“Come to you for help?” finished Caleb blandly.

General Greer stared at him speechless, apoplectic. Letty, who, despite years of sharp contrary experience, still clung to the fond delusion that she was the spoiled-child-niece of fiction who could twist an otherwise crotchety uncle about her finger, now intervened with one of her inspired blunders. The General’s rumbling voice had drawn attention to their table and Miss Standish conceived a plan of pouring oil on the thundrous waters.

“Why, Uncle Guy!” she pouted prettily, “You’ll make Mr. Conover think you’re in earnest in the dreadful things you are saying to him! It’s just dear Uncle Guy’s bluff way, Mr. Conover, that he picked up when he was commanding soldiers in the army.

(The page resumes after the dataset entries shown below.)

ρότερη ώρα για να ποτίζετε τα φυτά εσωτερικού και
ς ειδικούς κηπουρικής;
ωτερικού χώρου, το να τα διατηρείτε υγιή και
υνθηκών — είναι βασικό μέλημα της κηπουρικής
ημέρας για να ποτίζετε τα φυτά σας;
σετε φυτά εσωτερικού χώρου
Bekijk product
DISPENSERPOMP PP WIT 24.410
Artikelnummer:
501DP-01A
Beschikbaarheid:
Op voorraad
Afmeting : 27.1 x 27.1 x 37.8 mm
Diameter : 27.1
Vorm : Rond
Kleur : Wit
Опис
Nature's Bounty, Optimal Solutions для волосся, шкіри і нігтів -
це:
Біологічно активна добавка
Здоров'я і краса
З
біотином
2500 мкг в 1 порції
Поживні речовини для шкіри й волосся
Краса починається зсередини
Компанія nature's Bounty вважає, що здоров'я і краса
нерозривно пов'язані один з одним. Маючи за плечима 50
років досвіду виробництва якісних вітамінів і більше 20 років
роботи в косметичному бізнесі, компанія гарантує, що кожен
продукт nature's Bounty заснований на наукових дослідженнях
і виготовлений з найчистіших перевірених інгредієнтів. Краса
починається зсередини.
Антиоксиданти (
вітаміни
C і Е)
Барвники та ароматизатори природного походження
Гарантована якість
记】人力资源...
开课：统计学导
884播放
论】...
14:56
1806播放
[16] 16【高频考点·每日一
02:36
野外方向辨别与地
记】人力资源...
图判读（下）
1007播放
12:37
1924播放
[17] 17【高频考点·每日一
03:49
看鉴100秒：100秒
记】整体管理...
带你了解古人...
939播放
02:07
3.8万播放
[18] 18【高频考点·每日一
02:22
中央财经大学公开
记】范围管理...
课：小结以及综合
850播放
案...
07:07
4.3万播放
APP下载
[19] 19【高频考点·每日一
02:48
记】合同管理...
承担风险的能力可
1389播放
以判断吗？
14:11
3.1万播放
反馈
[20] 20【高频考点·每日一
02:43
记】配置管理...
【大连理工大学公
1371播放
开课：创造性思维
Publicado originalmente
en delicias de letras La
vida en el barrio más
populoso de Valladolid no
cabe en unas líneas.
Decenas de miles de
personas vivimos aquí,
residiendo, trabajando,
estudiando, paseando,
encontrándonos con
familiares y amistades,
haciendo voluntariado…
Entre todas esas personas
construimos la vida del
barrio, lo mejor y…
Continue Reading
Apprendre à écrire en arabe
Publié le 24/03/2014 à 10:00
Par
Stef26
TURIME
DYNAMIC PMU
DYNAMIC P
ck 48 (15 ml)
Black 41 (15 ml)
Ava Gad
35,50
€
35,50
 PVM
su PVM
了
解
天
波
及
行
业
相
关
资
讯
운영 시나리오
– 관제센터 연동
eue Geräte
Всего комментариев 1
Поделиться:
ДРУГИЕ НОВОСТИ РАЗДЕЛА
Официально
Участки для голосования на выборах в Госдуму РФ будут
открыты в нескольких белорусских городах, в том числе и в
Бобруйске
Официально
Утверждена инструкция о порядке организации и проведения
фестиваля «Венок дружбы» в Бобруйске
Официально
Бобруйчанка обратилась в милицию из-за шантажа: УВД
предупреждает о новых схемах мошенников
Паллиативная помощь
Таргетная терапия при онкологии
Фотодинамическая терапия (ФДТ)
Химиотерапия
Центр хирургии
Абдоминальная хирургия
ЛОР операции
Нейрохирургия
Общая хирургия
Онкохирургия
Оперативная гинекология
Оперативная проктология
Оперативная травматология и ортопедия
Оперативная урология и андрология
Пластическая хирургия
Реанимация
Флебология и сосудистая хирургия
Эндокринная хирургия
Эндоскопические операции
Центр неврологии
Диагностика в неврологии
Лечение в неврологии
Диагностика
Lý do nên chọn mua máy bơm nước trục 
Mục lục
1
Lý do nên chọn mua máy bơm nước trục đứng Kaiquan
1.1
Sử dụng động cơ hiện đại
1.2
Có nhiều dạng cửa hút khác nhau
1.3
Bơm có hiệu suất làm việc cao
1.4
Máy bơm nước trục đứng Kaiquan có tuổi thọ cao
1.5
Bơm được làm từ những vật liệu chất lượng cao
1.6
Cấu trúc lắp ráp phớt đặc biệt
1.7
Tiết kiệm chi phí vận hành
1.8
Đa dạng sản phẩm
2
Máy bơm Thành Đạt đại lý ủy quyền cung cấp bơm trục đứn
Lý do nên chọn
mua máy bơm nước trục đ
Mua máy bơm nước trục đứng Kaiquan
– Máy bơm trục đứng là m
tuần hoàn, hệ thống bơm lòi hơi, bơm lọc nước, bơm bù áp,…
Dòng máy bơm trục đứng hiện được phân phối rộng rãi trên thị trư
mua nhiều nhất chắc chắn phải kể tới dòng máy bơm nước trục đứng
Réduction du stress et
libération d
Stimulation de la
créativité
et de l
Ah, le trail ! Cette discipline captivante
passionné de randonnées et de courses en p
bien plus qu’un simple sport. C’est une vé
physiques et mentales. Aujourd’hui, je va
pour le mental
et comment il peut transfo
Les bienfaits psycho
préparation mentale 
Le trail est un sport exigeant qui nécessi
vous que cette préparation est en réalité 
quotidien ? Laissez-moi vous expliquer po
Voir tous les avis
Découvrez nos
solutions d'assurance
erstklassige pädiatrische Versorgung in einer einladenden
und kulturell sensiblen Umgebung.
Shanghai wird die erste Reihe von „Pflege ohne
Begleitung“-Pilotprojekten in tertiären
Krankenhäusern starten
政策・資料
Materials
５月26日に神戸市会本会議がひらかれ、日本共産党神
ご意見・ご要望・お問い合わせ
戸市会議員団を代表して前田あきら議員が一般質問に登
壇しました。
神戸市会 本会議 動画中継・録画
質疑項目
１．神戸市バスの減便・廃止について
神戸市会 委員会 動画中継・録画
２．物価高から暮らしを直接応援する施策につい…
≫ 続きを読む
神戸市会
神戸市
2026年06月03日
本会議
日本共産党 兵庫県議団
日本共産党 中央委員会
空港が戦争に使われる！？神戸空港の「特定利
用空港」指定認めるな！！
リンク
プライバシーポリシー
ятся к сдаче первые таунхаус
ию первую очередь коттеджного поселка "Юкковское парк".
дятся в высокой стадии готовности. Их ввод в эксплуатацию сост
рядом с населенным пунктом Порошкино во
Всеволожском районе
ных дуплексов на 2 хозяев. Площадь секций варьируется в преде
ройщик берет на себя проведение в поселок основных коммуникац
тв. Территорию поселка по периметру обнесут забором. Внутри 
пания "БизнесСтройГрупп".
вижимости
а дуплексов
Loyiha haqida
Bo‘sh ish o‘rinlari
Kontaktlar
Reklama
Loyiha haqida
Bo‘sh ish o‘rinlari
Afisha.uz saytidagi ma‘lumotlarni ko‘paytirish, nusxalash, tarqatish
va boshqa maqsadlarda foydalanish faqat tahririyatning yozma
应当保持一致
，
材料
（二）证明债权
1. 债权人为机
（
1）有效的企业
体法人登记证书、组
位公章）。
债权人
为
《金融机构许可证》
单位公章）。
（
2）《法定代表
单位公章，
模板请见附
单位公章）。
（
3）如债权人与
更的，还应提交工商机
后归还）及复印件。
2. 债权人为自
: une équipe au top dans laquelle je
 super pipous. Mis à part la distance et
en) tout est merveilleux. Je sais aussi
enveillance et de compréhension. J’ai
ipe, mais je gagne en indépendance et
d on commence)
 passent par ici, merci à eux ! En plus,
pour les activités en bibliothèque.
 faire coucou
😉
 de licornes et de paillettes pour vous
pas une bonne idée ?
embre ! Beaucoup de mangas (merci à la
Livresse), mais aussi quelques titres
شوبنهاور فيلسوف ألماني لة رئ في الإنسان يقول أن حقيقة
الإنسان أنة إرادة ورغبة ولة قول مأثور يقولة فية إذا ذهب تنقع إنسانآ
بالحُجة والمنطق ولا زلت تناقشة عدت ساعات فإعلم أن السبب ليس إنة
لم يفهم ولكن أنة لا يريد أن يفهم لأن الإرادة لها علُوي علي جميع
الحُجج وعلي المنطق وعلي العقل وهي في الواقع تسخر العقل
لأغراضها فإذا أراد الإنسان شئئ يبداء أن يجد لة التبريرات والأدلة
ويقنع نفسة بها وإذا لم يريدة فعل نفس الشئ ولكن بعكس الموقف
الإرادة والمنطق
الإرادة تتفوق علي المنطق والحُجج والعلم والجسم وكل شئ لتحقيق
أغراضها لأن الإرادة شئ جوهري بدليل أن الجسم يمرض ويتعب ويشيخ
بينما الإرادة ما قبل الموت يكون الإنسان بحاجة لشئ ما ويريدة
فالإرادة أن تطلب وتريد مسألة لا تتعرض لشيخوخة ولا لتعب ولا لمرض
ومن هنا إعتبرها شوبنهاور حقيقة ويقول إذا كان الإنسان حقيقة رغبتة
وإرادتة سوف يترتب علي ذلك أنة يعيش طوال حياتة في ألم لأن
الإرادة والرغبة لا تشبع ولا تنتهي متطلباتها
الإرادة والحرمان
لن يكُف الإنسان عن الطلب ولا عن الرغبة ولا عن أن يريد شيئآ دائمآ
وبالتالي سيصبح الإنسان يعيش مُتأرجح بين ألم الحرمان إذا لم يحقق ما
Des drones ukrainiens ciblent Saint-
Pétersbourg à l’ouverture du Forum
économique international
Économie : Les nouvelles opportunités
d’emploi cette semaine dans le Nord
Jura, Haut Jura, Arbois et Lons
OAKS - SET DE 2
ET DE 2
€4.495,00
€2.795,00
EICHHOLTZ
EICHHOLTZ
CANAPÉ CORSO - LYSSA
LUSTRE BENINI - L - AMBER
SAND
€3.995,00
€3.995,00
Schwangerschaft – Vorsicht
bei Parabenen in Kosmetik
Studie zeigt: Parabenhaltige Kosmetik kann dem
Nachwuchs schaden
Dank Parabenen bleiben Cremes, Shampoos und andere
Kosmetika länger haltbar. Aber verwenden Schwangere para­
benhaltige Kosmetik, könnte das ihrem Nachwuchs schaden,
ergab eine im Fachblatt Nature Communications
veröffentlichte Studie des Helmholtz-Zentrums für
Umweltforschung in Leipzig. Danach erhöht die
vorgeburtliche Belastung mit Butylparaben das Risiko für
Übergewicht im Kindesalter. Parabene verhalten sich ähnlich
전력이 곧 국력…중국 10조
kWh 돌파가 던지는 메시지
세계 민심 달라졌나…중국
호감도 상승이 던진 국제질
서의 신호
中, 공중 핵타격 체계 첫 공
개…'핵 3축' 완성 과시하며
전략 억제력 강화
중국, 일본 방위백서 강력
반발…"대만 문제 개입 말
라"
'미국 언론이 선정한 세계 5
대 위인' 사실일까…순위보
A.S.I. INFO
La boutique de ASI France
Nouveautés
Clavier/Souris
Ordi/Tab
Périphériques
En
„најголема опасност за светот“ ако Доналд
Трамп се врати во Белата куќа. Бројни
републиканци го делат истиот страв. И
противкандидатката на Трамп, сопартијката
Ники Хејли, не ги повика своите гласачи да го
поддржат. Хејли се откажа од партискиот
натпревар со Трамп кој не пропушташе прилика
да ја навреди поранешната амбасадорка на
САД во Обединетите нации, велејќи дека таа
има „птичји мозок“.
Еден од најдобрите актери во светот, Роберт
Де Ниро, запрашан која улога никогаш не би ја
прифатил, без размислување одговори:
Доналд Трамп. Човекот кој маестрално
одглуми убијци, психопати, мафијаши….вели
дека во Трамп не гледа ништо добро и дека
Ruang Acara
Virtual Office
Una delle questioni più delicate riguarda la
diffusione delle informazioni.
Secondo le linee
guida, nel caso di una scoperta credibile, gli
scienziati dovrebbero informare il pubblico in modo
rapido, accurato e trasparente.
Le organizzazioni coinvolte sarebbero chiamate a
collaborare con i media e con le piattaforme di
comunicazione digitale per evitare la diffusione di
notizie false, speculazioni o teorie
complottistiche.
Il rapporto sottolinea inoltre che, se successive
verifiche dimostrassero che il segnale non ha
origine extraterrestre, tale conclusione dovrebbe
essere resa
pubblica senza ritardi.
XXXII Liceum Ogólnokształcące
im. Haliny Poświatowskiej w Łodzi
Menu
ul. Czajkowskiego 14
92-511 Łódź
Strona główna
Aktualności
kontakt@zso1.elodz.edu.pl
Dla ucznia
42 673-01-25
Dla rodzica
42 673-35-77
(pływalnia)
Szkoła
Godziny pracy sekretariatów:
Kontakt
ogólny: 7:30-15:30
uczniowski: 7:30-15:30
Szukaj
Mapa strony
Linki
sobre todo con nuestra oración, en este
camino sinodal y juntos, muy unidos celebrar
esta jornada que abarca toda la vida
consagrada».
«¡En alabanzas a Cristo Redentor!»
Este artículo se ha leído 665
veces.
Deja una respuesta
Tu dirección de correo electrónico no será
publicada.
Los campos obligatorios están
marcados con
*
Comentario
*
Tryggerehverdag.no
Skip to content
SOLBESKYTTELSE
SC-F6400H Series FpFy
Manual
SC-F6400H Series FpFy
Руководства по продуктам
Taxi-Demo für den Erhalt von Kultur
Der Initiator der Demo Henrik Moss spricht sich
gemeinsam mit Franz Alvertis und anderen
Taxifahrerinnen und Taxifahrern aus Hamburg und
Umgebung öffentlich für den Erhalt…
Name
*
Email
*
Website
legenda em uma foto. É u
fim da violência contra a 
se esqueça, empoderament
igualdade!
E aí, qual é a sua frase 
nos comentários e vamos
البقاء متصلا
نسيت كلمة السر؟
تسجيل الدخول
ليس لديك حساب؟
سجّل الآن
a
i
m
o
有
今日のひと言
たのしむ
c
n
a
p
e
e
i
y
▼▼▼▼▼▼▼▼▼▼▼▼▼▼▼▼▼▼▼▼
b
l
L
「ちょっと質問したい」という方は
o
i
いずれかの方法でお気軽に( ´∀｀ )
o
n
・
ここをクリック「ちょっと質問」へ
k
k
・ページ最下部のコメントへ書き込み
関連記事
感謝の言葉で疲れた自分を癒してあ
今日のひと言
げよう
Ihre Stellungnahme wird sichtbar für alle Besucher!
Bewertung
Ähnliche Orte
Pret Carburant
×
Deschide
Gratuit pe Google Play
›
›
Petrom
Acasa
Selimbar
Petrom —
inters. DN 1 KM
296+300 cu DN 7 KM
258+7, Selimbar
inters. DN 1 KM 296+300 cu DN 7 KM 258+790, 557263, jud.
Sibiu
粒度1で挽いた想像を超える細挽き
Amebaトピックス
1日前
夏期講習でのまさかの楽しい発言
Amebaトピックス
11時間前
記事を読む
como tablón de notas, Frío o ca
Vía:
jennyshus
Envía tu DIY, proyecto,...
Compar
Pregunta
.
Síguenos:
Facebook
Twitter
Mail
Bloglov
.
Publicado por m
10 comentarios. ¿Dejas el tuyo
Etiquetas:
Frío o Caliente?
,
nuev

He’s really a darling old lamb, if only—”

After one long, dumb glare of annihilation at his self-appointed spoiled-child-niece, the darling old lamb stumped away, bleating blasphemously.

“I wonder,” conjectured Desirée, looking up from her tall glass, “why seltzer lemonades make such squizzy sounds through the straw when the glass is almost empty.”

“If that’s a hint,—” observed Caine, glancing about for a waiter.

“No,” she replied. “Only a scientific comment. Oh, it is good to be in the country a day like this.”

“I’ll be in the country for the summer, this time next month,” said Jack Hawarden, “Mother’s taken the same cottage at the Antlers we had last year. It will be nice to get back to the old Adirondacks again.”

“The Adirondacks?” exclaimed Desirée. “Oh, take me along. I’ve always wanted to go there!”

Letty, pained at a suggestion so palpably immodest, looked in frightened appeal to Caine. But Amzi was once more talking to people at the next table. So Miss Standish drew around her an aloofness that lifted her high above any ribaldry that might be bandied about her.